Mais les socialistes peuvent-ils invoquer de semblables motifs, en France du moins ? Est-ce que tous les citoyens n’ont pas des droits égaux ? Si la loi maintient encore certaines inégalités, le Parlement n’est-il pas là pour les supprimer, sous une pression de l’opinion publique ? Y a-t-il une porte fermée par nos institutions à quoi que ce soit : maréchaux de l’empire, fils de tonnelier, comme Ney, garçon d’auberge, comme Murat, petit mercier, comme Jourdan ; à l’heure actuelle, des députés peuvent ne savoir ni lire ni écrire ; de hauts fonctionnaires sont d’anciens boursiers de l’École polytechnique ; des ministres ont été apprentis comme Burdeau, et le président de la Chambre, M. Dupuy, est fils d’un modeste huissier de préfecture.

Combien de grands entrepreneurs de travaux publics n’ont-ils pas commencé comme manœuvres et tâcherons ? J’ai entendu raconter leur histoire par MM. Vattel et Hunebelle. Ils sont nombreux, les hommes possédant hôtels, qui peuvent dire qu’« ils sont venus en sabots à Paris ».

Les droits à conquérir pour une caste opprimée, c’est la liberté et l’égalité des droits. Si on les lui refuse par force, qu’elle les conquière par la force : c’est l’histoire.

Mais aujourd’hui, où sont les derniers vestiges d’inégalités de droits, qui ne puissent être supprimés par l’action légale de nos institutions ?

Il ne s’agit pas, dans la conception des socialistes, d’une révolution ayant pour but de faire arriver au grand jour des droits méconnus ; il s’agit d’une révolution de caste, ayant pour objet de mettre au pouvoir une classe.
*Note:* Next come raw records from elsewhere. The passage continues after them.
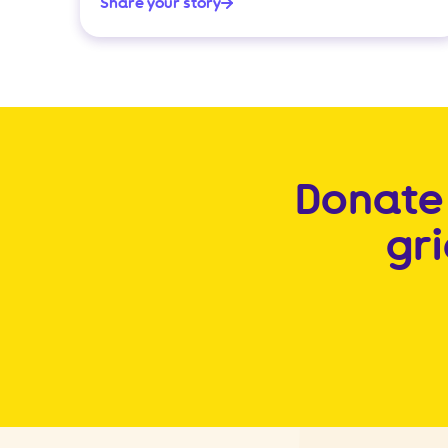
Share your story
Donate 
gr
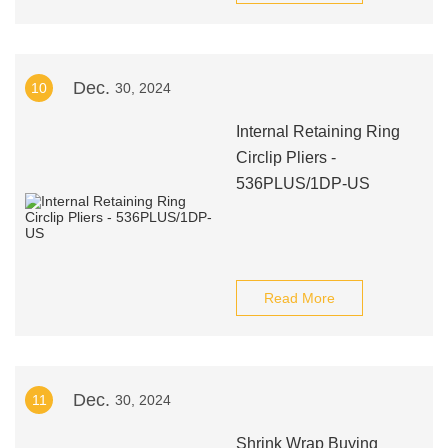
Dec.
10
30, 2024
Internal Retaining Ring
Circlip Pliers -
536PLUS/1DP-US
Read More
Dec.
11
30, 2024
Shrink Wrap Buying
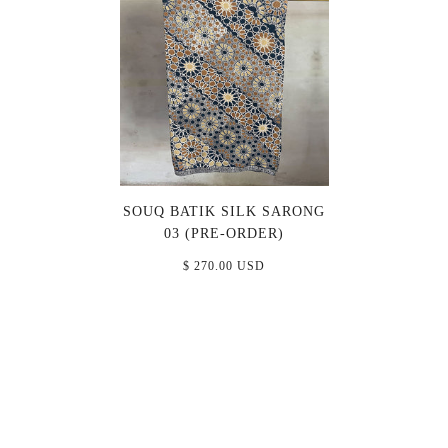
SOUQ BATIK SILK SARONG
03 (PRE-ORDER)
$ 270.00 USD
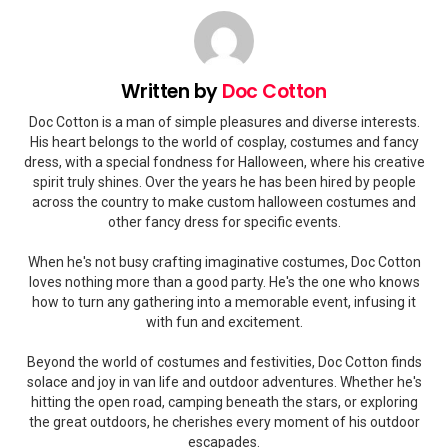
Written by
Doc Cotton
Doc Cotton is a man of simple pleasures and diverse interests.
His heart belongs to the world of cosplay, costumes and fancy
dress, with a special fondness for Halloween, where his creative
spirit truly shines. Over the years he has been hired by people
across the country to make custom halloween costumes and
other fancy dress for specific events.
When he's not busy crafting imaginative costumes, Doc Cotton
loves nothing more than a good party. He's the one who knows
how to turn any gathering into a memorable event, infusing it
with fun and excitement.
Beyond the world of costumes and festivities, Doc Cotton finds
solace and joy in van life and outdoor adventures. Whether he's
hitting the open road, camping beneath the stars, or exploring
the great outdoors, he cherishes every moment of his outdoor
escapades.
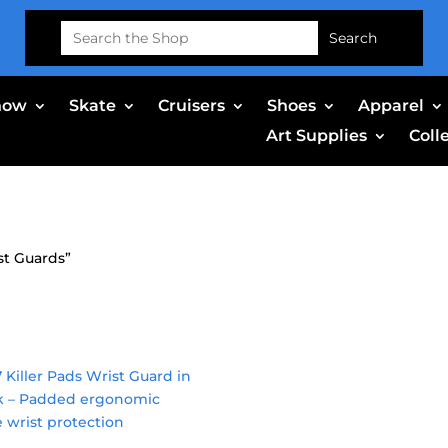
Search
for:
now
Skate
Cruisers
Shoes
Apparel
Art Supplies
Coll
st Guards”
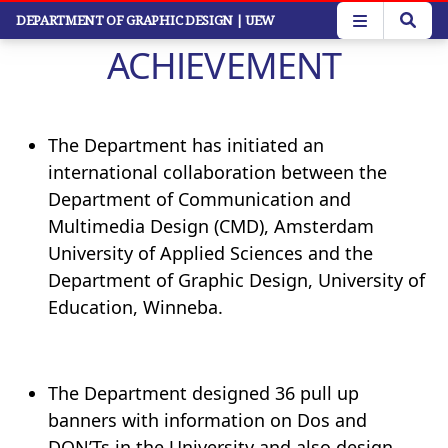
Skip
DEPARTMENT OF GRAPHIC DESIGN
| UEW
to
ACHIEVEMENT
main
content
The Department has initiated an
international collaboration between the
Department of Communication and
Multimedia Design (CMD), Amsterdam
University of Applied Sciences and the
Department of Graphic Design, University of
Education, Winneba.
The Department designed 36 pull up
banners with information on Dos and
DON’Ts in the University and also design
Que disons-nous ? une classe n’existe qu’à la condition de pouvoir être déterminée et définie : et le Quatrième État ne peut l’être. Il s’agit d’un groupe, d’une coterie, d’une bande agglomérée par l’esprit de rapacité, dont les membres se déchireraient le lendemain de la victoire, et qui disparaîtrait, comme les anabaptistes de Munster, comme la Commune de Paris, après une orgie de pillage et de terreur.

Ils parlent de « révolution économique ». Révolution de la ruine. Les pavés des barricades de juin ne se sont point changés en pains de quatre livres. Les incendies de la Commune n’ont fait bouillir aucune marmite. Les grèves, les menaces, l’agitation socialiste paralysent les affaires, éloignent les capacités et les capitaux des entreprises : et les socialistes oublient qu’avant d’obtenir « une plus juste répartition de la richesse », il faut qu’il y ait d’abord de la richesse. La répartition de zéro n’est ni juste, ni injuste : elle est nulle. Et tous les socialistes et anarchistes s’efforcent de produire ce zéro.


  1. Benoist Malon. Le Nouveau Parti, p. 24.